• _Directive_:
Below, locate the line that contains "сделок с 2008 года.". Repeat exactly from that line to the line that contains "Topface Skinwear –", inclusive, leaving out the pictures.

Start of The input

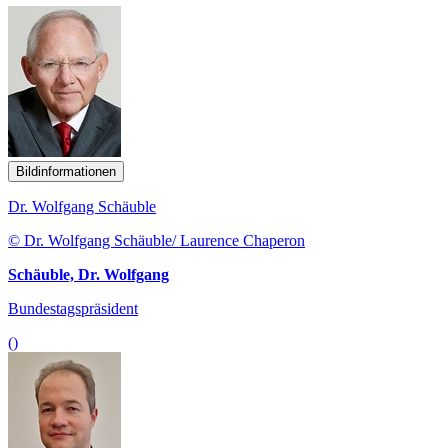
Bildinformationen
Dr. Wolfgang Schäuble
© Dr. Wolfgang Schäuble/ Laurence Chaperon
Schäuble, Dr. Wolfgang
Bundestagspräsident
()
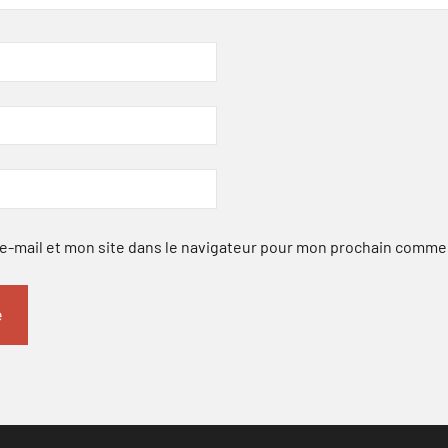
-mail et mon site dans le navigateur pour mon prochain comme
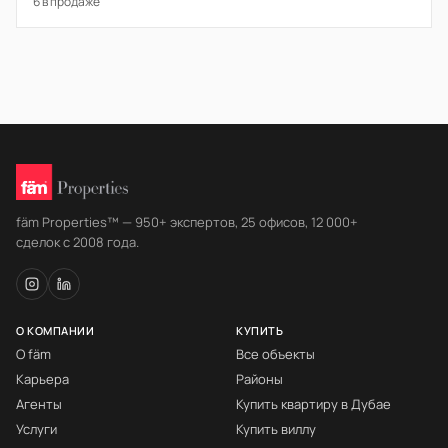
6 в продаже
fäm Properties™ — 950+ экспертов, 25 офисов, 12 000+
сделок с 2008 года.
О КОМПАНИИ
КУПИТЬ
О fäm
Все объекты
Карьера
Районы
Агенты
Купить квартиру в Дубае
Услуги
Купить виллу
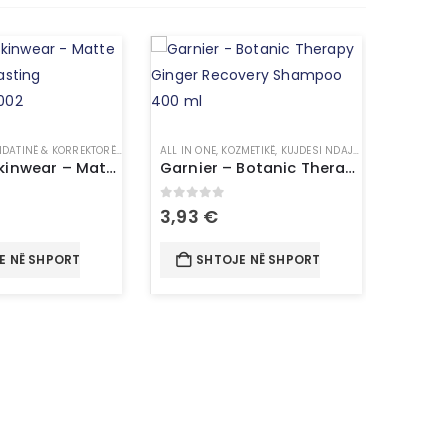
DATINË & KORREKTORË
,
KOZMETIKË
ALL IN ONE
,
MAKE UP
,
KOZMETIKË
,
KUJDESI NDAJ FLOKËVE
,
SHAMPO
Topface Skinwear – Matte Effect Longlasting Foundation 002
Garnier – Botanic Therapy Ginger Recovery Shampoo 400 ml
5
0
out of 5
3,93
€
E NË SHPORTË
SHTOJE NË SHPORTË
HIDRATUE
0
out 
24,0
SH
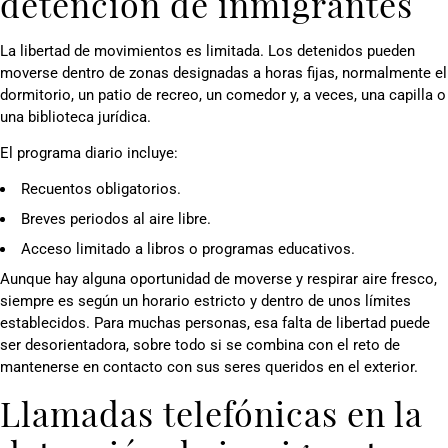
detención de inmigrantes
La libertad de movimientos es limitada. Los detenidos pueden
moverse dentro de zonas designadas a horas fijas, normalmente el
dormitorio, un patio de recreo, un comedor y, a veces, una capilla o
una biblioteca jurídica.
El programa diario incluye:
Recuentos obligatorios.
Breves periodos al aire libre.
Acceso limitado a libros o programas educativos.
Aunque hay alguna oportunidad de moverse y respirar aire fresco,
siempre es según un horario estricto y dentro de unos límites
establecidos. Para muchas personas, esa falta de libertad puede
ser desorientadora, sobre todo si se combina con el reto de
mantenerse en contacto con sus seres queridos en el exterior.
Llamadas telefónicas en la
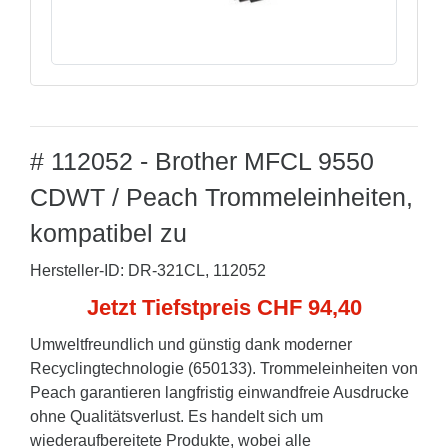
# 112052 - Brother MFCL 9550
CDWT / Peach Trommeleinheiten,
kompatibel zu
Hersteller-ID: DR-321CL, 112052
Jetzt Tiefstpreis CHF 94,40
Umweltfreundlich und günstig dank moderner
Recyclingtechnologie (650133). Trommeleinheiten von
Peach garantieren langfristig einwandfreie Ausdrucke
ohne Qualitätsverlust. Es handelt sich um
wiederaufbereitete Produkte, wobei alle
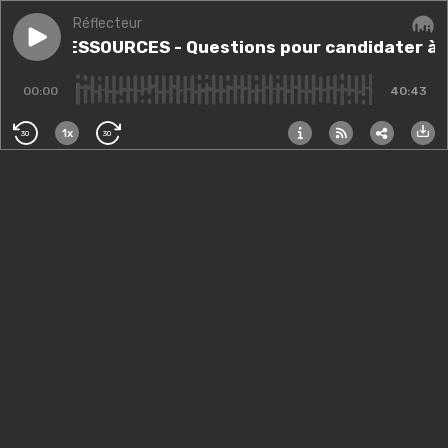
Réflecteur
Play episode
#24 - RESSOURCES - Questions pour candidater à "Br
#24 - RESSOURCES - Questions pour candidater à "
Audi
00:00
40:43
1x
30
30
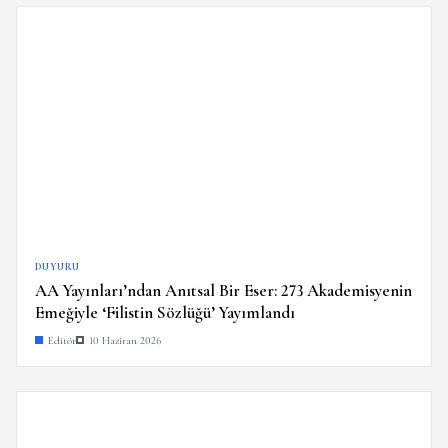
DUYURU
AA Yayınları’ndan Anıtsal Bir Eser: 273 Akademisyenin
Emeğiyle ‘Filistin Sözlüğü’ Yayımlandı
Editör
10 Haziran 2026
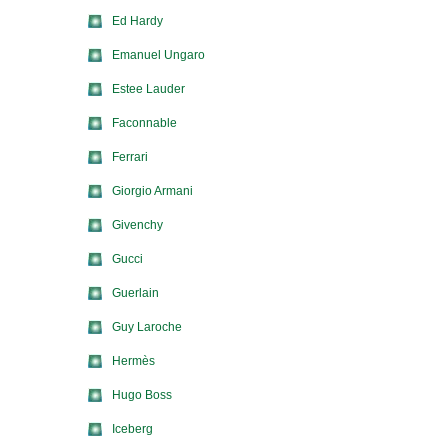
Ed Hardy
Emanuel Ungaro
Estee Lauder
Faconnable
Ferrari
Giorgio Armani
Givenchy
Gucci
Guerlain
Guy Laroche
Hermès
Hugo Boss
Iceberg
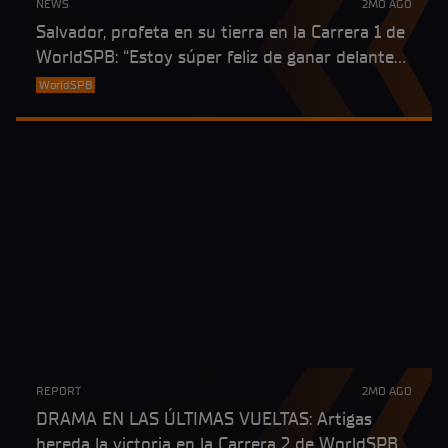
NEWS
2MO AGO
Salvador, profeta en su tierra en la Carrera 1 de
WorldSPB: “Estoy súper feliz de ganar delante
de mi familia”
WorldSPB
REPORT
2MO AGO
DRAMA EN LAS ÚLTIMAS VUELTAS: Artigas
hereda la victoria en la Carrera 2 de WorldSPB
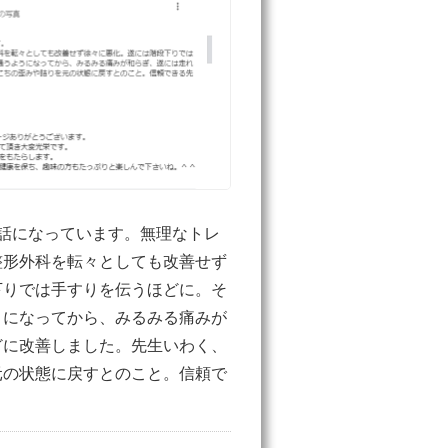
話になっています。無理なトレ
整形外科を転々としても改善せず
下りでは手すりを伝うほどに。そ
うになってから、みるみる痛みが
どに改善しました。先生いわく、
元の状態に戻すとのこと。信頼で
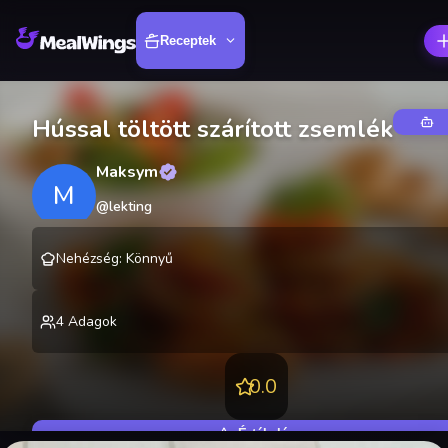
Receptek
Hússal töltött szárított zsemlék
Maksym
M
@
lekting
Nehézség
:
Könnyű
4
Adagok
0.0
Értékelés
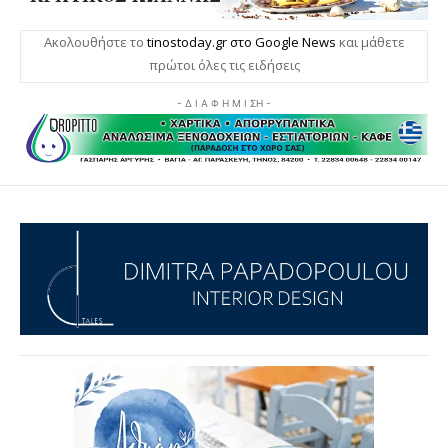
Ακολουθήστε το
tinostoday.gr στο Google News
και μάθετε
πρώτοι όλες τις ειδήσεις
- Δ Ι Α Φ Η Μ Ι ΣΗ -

End of The input

• _Answer for the task_:
сделок с 2008 года.
О КОМПАНИИ
КУПИТЬ
О fäm
Все объекты
Карьера
Районы
Агенты
Купить квартиру в Дубае
Услуги
Купить виллу
DATINË & KORREKTORË
,
KOZMETIKË
ALL IN ONE
,
MAKE UP
,
KOZMETIKË
,
KUJDESI NDAJ FLOKËVE
,
SHAMPO
Topface Skinwear – Matte Effect Longlasting Foundation 002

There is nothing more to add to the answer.